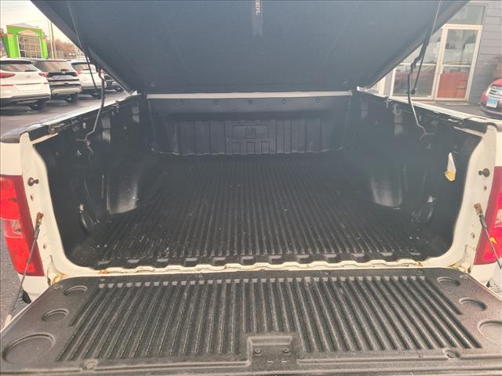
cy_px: 188
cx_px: 251
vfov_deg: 53.1
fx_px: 377
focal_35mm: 26
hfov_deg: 67.3
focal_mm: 5.4
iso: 40
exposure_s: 1/60.2
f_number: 1.8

Instruction
Only the pictures are to be omitted; restate everything else above exactly.

Response to this task
cy_px: 188
cx_px: 251
vfov_deg: 53.1
fx_px: 377
focal_35mm: 26
hfov_deg: 67.3
focal_mm: 5.4
iso: 40
exposure_s: 1/60.2
f_number: 1.8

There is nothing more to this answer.